Rechtsnietzscheanische Aktualisierungen

Das Weltinnenraum-Buch endet mit dem Versuch, die soziale Apartheid des globalen Kapitalismus mit dem Nachweis einer anthropologischen Verankerung der Ungleichheit abzustützen. Das Verfahren ähnelt dem des späten Nietzsche, dessen »Wille zur Macht« – konzipiert als ein »Überwältigen, Herrwerden« über weniger Mächtiges, ein Unterdrücken, Vergewaltigen und Ausbeuten7 – die Funktion hat, eine aristokratisch gefasste Herrschaftsmacht ins »Wesen des Lebens« überhaupt zu verlegen. Sloterdijk artikuliert diese Naturalisierung in neuer Sprache. Der »irdischen Linken« erteilt er eine Lektion über die »Spannkraft der Asymmetrie, die das Leben ist« (408). Ist nicht schon die Fortpflanzung ein asymmetrischer Vorgang (das Einwohnen des Babys im Uterus als einseitige Invasion) und die Kindererziehung von einer »Übermittlungsasymmetrie « gekennzeichnet? (408f) Sloterdijk vermeidet es, diese »Asymmetrien« in den übergreifenden Kooperationszusammenhang eines Generationenvertrags zu stellen, in dem die erwachsenen Kinder durch die Unterstützung ihrer alten Eltern – sei es direkt oder über den Wohlfahrtsstaat – die »Einseitigkeiten« wieder ausgleichen können. Die schwierige Frage, wie man in den Beziehungen zwischen Geschlechtern und Generationen eine tragfähige Reziprozitätsethik entwickeln kann, ist nicht die seine. Zu lernen sei vielmehr, dass ein »erfolgreich geführtes Leben« nicht möglich ist, »ohne immun, selbstpräferentiell, exklusiv, selektiv, asymmetrisch [...] zu sein« (413).

================

» **ARBEITSAUFTRAG**
1) Beantworten Sie anhand des Textes über Sloterdijk oben diese Fragen:
(a) Womit endet das Weltinnenraum-Buch?
(b) Wessen Verfahren ähnelt das dort angewandte Verfahren?
(c) Wem erteilt Sloterdijk eine Lektion über die »Spannkraft der Asymmetrie«?
2) Übertragen Sie diesen Satz aus dem Text über Sloterdijk ins Englische: »Die schwierige Frage, wie man in den Beziehungen zwischen Geschlechtern und Generationen eine tragfähige Reziprozitätsethik entwickeln kann, ist nicht die seine.«
3) Schreiben Sie den Text über Sloterdijks Naturalisierung der Ungleichheit im Anschluss an seinen letzten Satz um einen Absatz weiter.

================

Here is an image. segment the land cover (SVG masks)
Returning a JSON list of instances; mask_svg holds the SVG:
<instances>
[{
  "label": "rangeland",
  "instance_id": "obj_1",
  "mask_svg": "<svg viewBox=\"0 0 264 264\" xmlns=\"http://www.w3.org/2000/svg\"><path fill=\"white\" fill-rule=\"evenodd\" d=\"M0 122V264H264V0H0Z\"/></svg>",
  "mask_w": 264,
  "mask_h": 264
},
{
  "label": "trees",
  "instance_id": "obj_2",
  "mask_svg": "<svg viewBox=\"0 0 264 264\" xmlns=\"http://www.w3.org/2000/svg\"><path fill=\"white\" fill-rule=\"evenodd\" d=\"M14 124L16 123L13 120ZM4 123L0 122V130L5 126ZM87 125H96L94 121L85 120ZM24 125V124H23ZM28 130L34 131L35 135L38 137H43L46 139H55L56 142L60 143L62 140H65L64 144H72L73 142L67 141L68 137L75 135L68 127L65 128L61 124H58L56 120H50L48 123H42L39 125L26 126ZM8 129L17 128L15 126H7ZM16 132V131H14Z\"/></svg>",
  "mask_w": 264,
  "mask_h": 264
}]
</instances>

================

» **ANTWORTEN NACHEINANDER**
1)
(a) Mit dem Versuch, die soziale Apartheid des globalen Kapitalismus mit dem Nachweis einer anthropologischen Verankerung der Ungleichheit abzustützen.
(b) Dem des späten Nietzsche.
(c) Der »irdischen Linken«.

2) The difficult question of how to develop a viable ethics of reciprocity in the relations between the sexes and the generations is not his.

3)
Wir können hier einen wichtigen Unterschied zum »Linksnietzscheanismus« beobachten, wie er z.B. von Deleuze, Foucault oder Vattimo entwickelt wurde. Dort wurde Nietzsches radikaler Aristokratismus mithilfe einer postmodernen »Hermeneutik der Unschuld« ausgeklammert. Stattdessen konzentrierte man sich auf die metaphysik- und ideologiekritischen Aspekte seiner Philosophie, auf die (von ihm vereinnahmten) spinozischen Elemente der Lebensbejahung sowie die Dekonstruktionen von Geschichte und Subjekt. Dagegen macht Sloterdijk sich über Nietzsches elitäre Herrschaftsorientierung keine Illusionen, sondern übernimmt sie kritiklos und affirmierend, wenn auch nicht ohne Anstrengungen zur Verschleierung. Man kann deshalb von einer rechtsnietzscheanischen Rezeption und Aktualisierung sprechen.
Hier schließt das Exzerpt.